Wake County Project SEARCH Graduates Eight Interns

Friday, June 26, 2020

Steven Talbot’s alarm still goes off twice a day every day. It’s a watch timer he set to keep track of his working hours during his internship – just one of many life skills he learned through Project SEARCH.

“Project SEARCH is an international program designed for individuals with disabilities in order to help them find competitive employment,” explained instructor Carolyn Penn.

During their senior year of high school with Wake County Public Schools, students are recruited into the internship program, where they learn on-the-job training as well as life skills. It’s a partnership between the North Carolina Department of Health and Human Services (NCDHHS), the Wake County Public School System, Division of Vocational Rehabilitation, Community Workforce Solutions and Embassy Suites in Cary as the host site.

“The way the program runs, they do three internships for the nine months,” explained Project SEARCH coordinator Sandi Bouchard. “They learn the skills that work for that department. For instance, in the kitchen we were helping them learn to cut, dice, slice, how to prep food, wash dishes… how to mop the floors, how to disinfect and sanitize, how to work as a team and how to work individually.”

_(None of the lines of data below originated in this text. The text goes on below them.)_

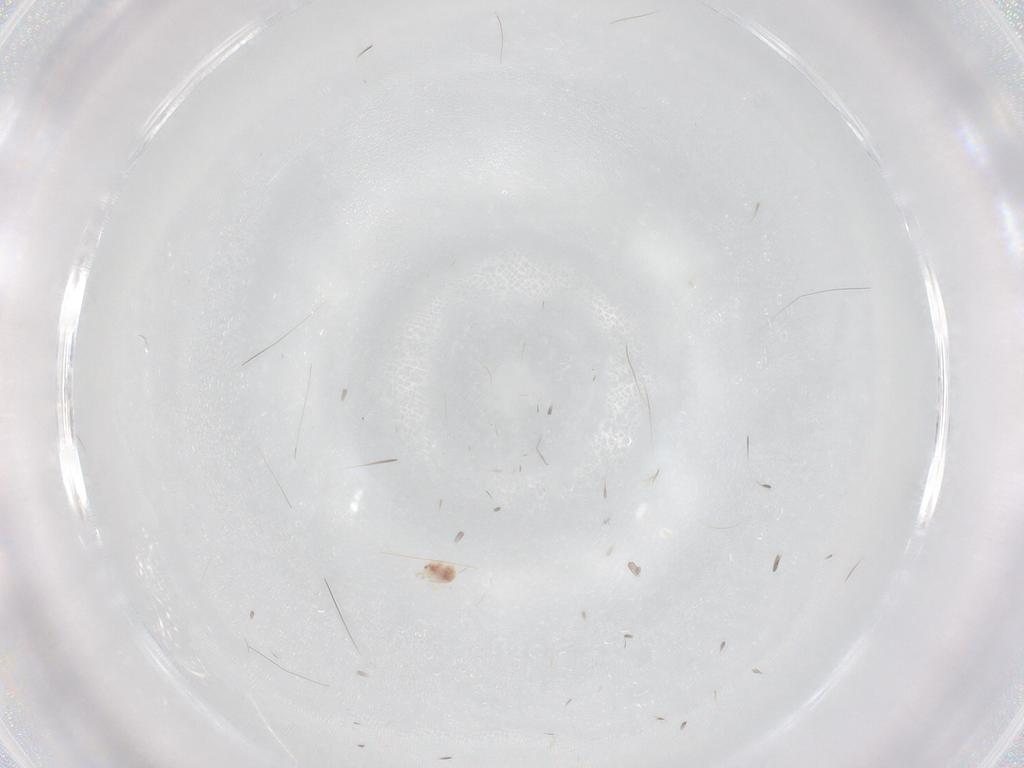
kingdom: Animalia
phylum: Arthropoda
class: Arachnida
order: Trombidiformes
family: Hygrobatidae
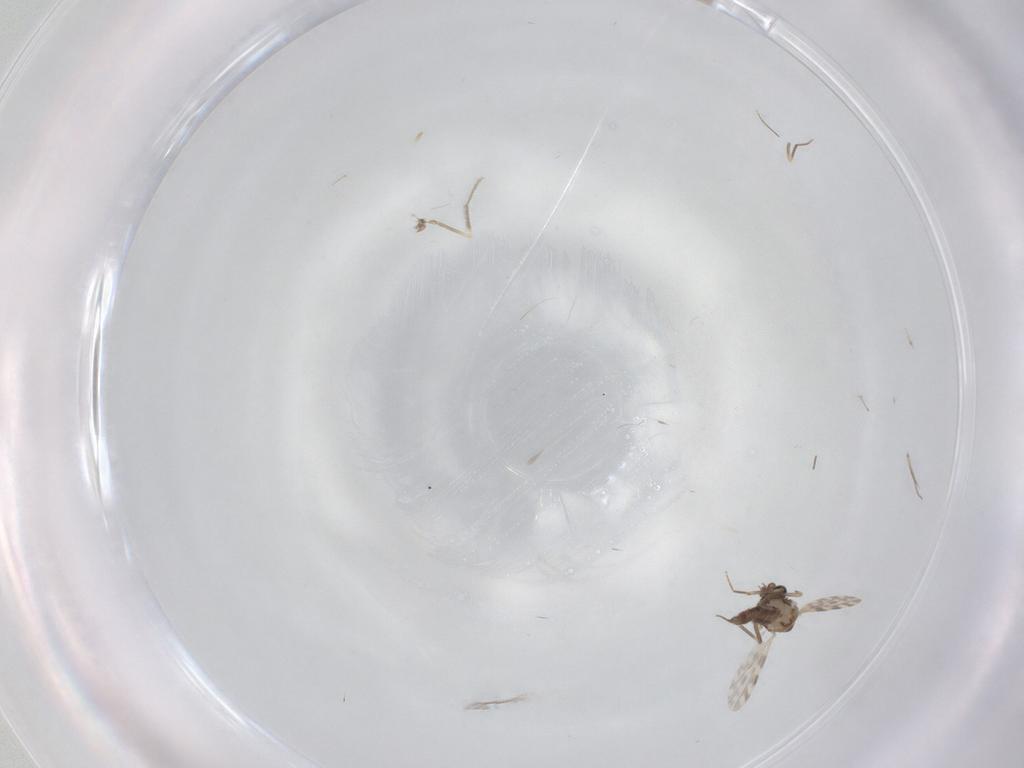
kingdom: Animalia
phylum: Arthropoda
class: Insecta
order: Diptera
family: Ceratopogonidae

Several hours of each day was also dedicated to learning other “soft skills” such as self-advocacy, exercise, budgeting and more. “They’re enrolled in four electives: financial literacy, social communication, health and wellness, and skills for employment,” said Penn. “Project SEARCH is a total immersion program.”

These skills, both in the classroom and on the job, are also transferrable. “I liked working in the kitchen with Chef Matt [at the Embassy Suites],” said Talbot. “Now I help my mom cook.”

Due to the COVID19 pandemic, Project SEARCH transitioned to an at-home learning environment.

“We created an Embassy-At-Home checklist of jobs similar to those they were doing at the Embassy Suites so they could continue practicing,” explained Penn.

“Those are transferrable skills. If you can fold laundry in the laundry room at the Embassy Suites, you can fold laundry at home. All of the interns, they truly rocked it,” Bouchard agreed.

On Monday, June 8, Bouchard and Penn celebrated graduation with all eight interns and their families with a ceremony and car parade. This year’s graduates included Rachel Cromer, Casey Park, Josiah Phillips, Catherine Rabon, Colton Rawls, Meghan Sacarello, Steven Talbot and Summer Stallings.

All eight interns were able to take the stage and receive their certificates as their families cheered and waved with homemade signs from their cars and trucks. Simply, “It was fun,” said Talbot.

“It was bittersweet,” said Bouchard. “But the pure joy of seeing the huge smiles and sense of accomplishment from each intern made it all worth it.”

Going forward, Community Workforce Solutions will be working with each intern for job placement and coaching. “I hope to get a job and be useful and help other people,” said Talbot. “Fingers crossed.”